═════ Input data ═════

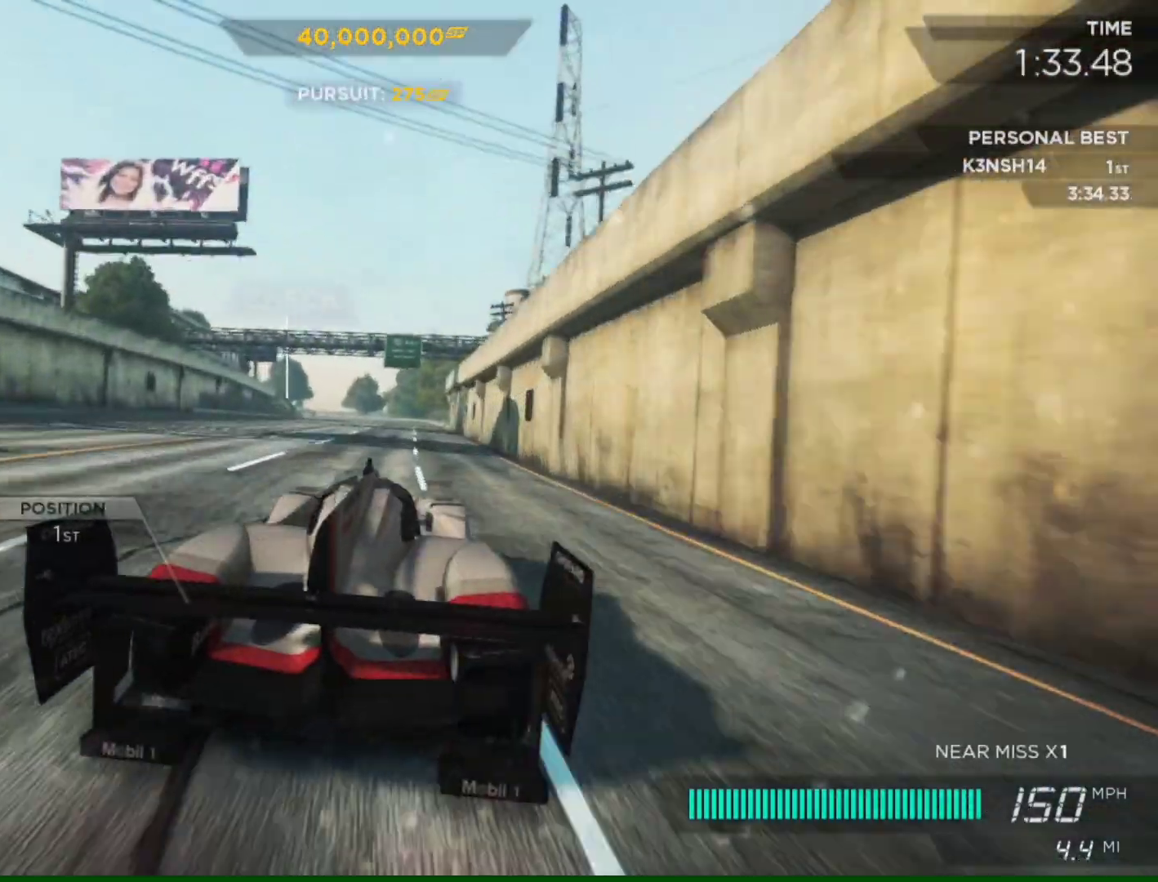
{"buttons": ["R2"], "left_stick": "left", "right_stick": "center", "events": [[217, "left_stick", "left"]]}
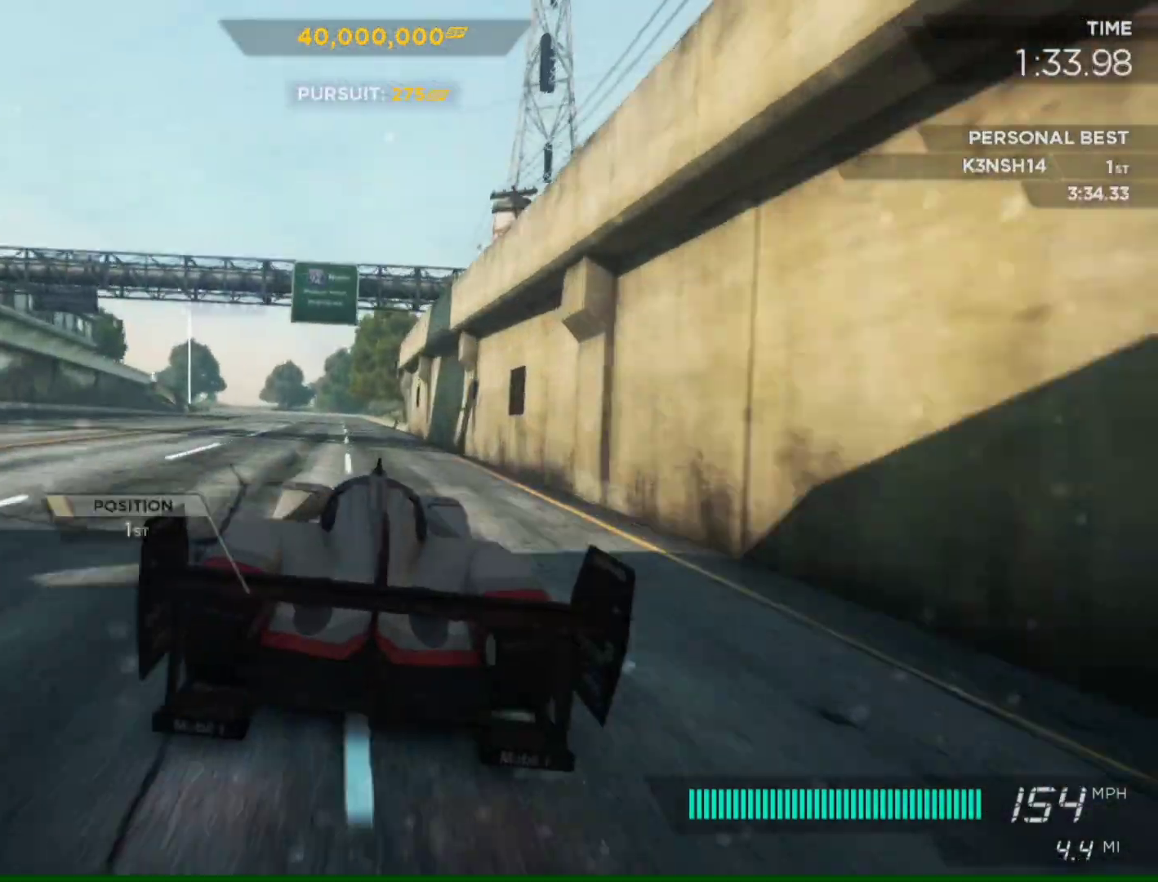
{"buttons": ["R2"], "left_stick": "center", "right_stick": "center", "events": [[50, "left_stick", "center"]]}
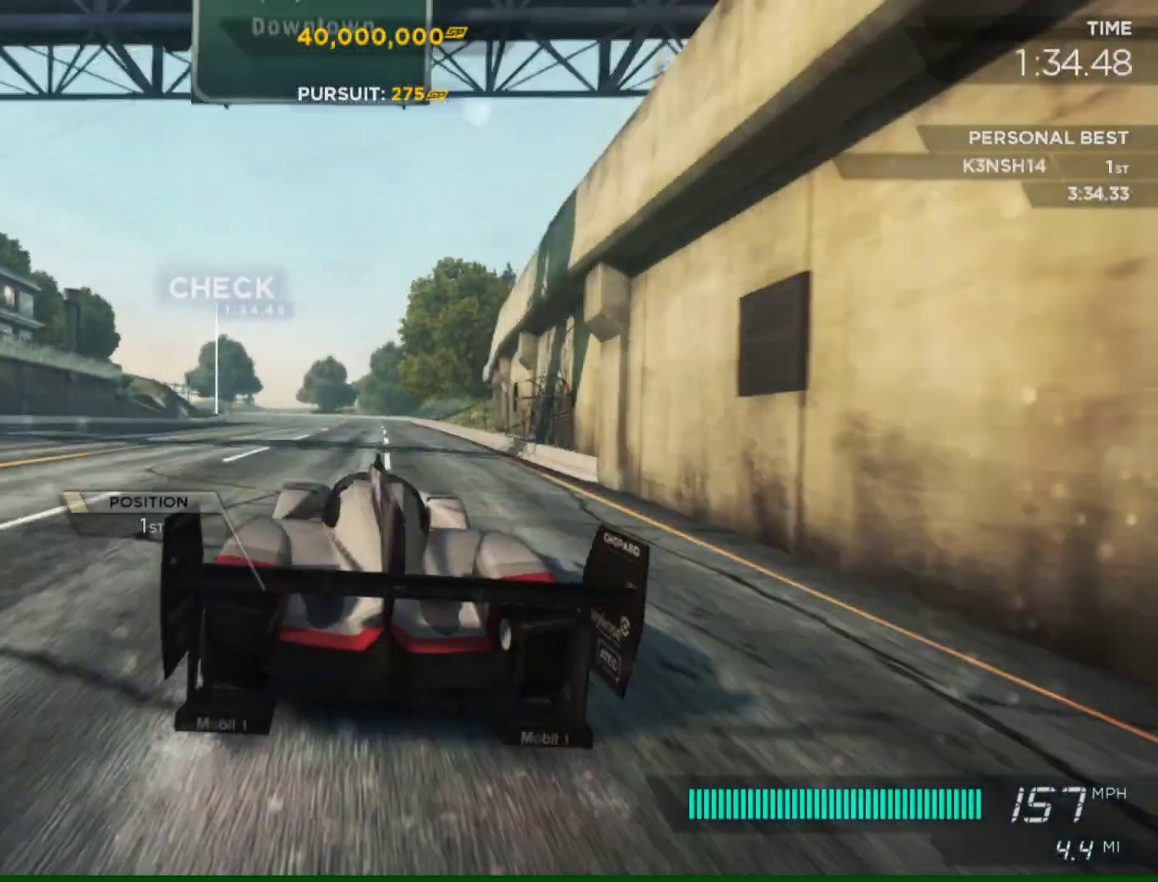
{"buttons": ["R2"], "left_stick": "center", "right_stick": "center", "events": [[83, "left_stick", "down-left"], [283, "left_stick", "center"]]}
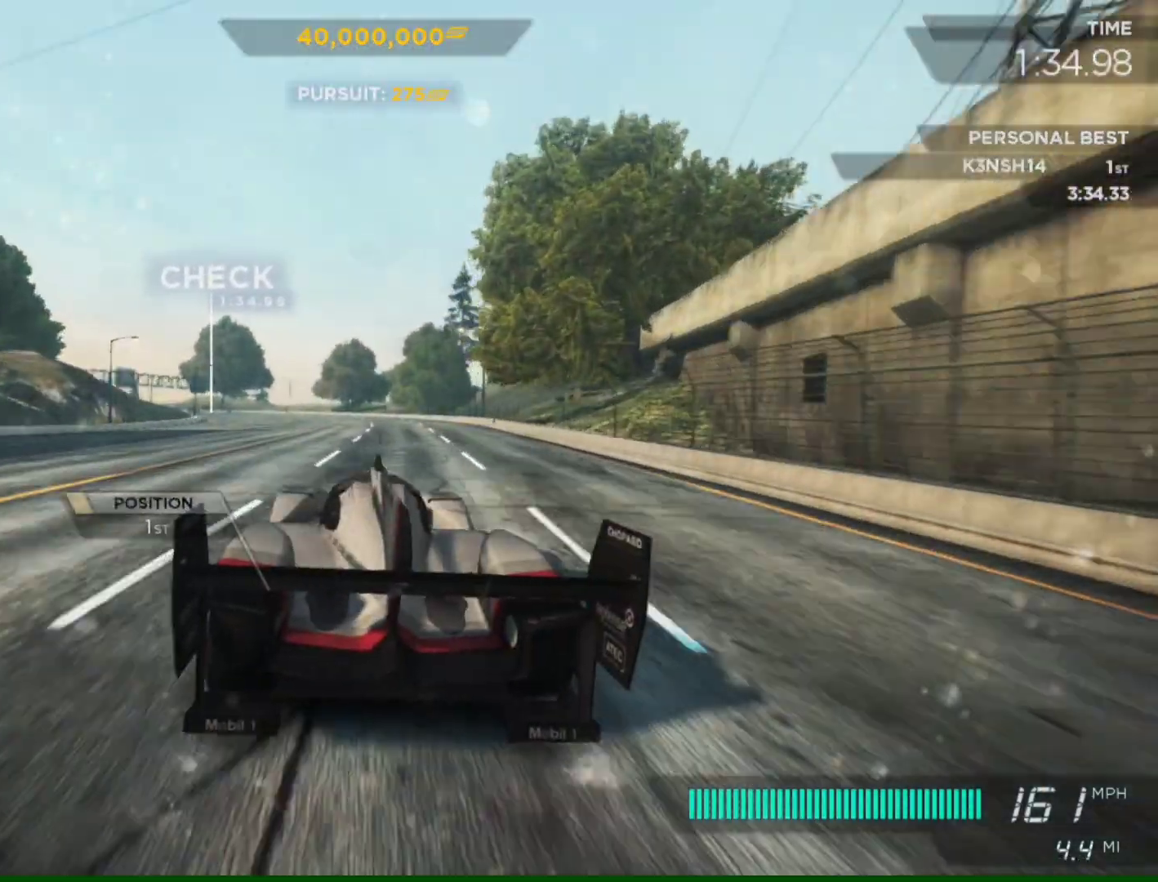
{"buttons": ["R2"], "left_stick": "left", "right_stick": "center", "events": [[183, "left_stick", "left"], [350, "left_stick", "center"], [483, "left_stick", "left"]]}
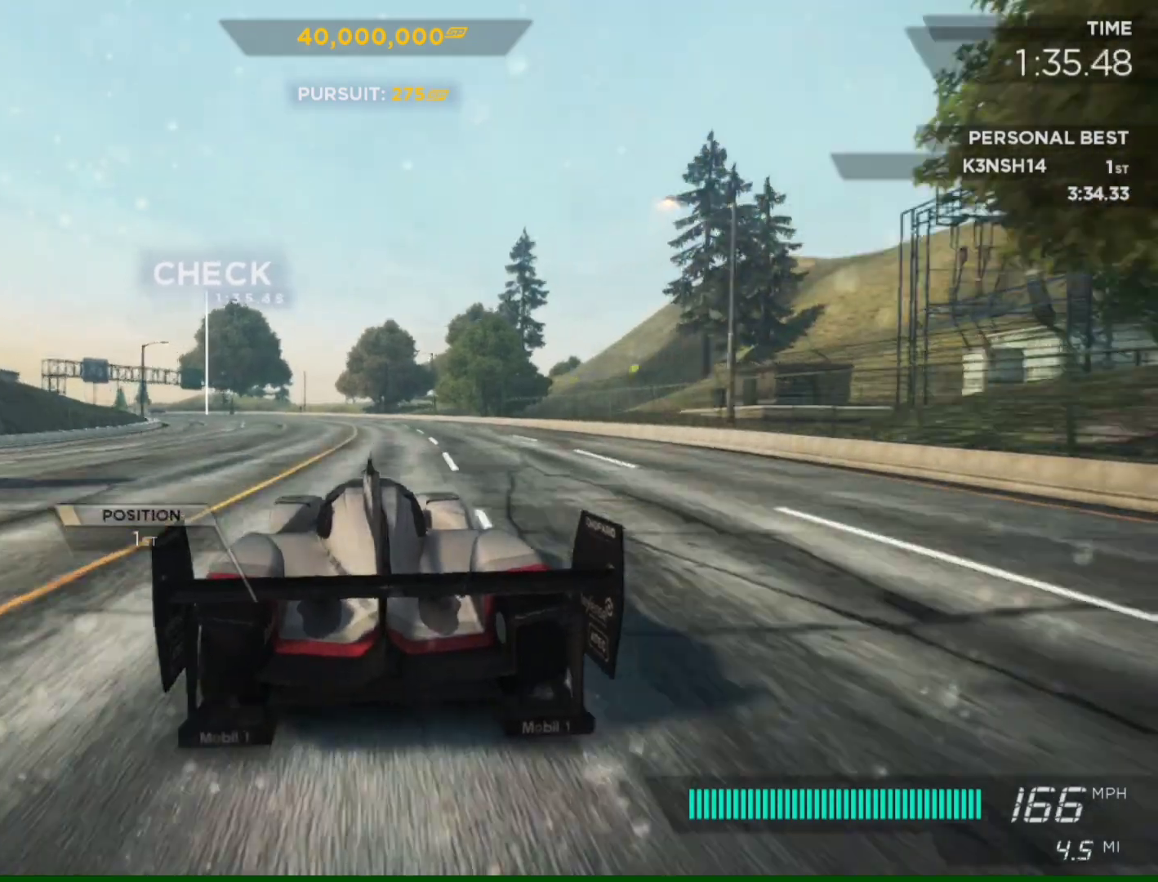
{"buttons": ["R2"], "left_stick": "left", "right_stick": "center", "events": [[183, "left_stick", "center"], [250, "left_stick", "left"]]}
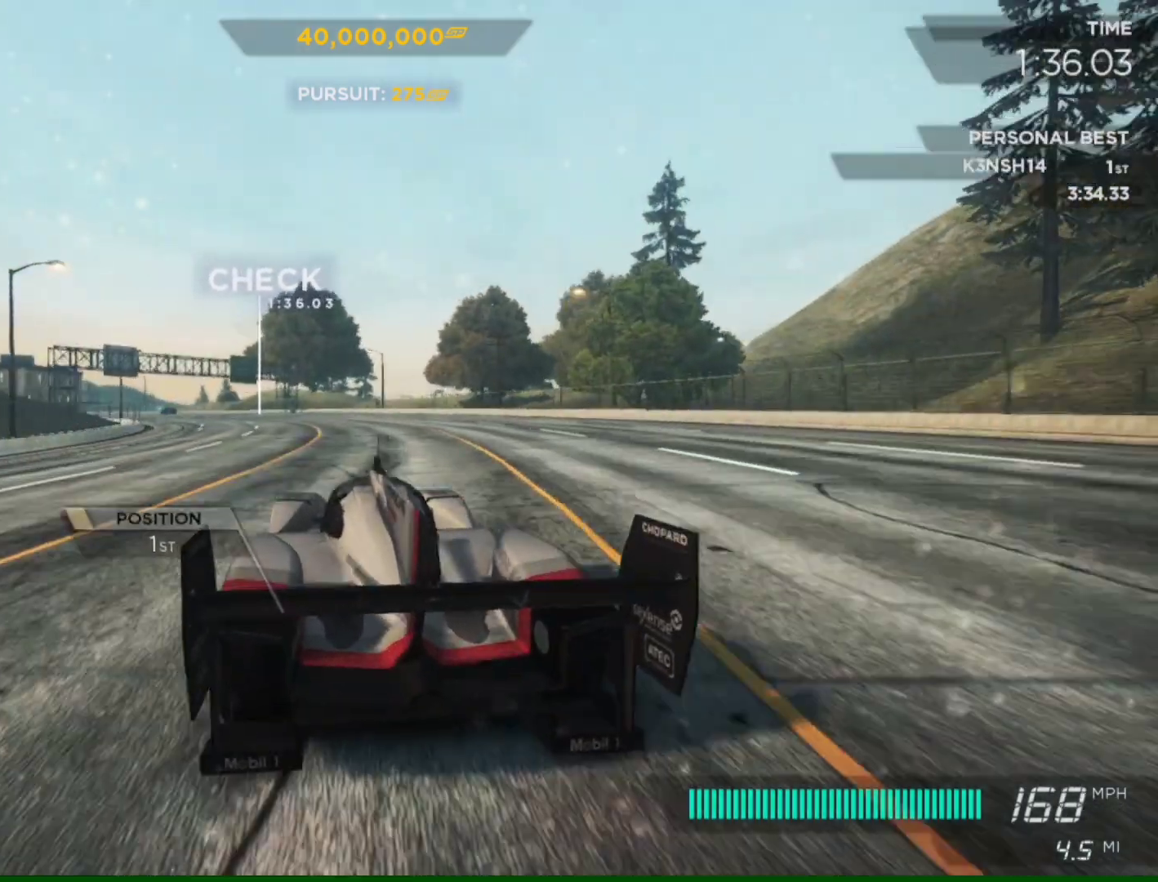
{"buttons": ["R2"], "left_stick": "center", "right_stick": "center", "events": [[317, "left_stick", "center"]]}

═════

# What needs to be done
Print out every record above exactly as given. Do not include the pictures.

# Answer to the exercise
{"buttons": ["R2"], "left_stick": "left", "right_stick": "center", "events": [[217, "left_stick", "left"]]}
{"buttons": ["R2"], "left_stick": "center", "right_stick": "center", "events": [[50, "left_stick", "center"]]}
{"buttons": ["R2"], "left_stick": "center", "right_stick": "center", "events": [[83, "left_stick", "down-left"], [283, "left_stick", "center"]]}
{"buttons": ["R2"], "left_stick": "left", "right_stick": "center", "events": [[183, "left_stick", "left"], [350, "left_stick", "center"], [483, "left_stick", "left"]]}
{"buttons": ["R2"], "left_stick": "left", "right_stick": "center", "events": [[183, "left_stick", "center"], [250, "left_stick", "left"]]}
{"buttons": ["R2"], "left_stick": "center", "right_stick": "center", "events": [[317, "left_stick", "center"]]}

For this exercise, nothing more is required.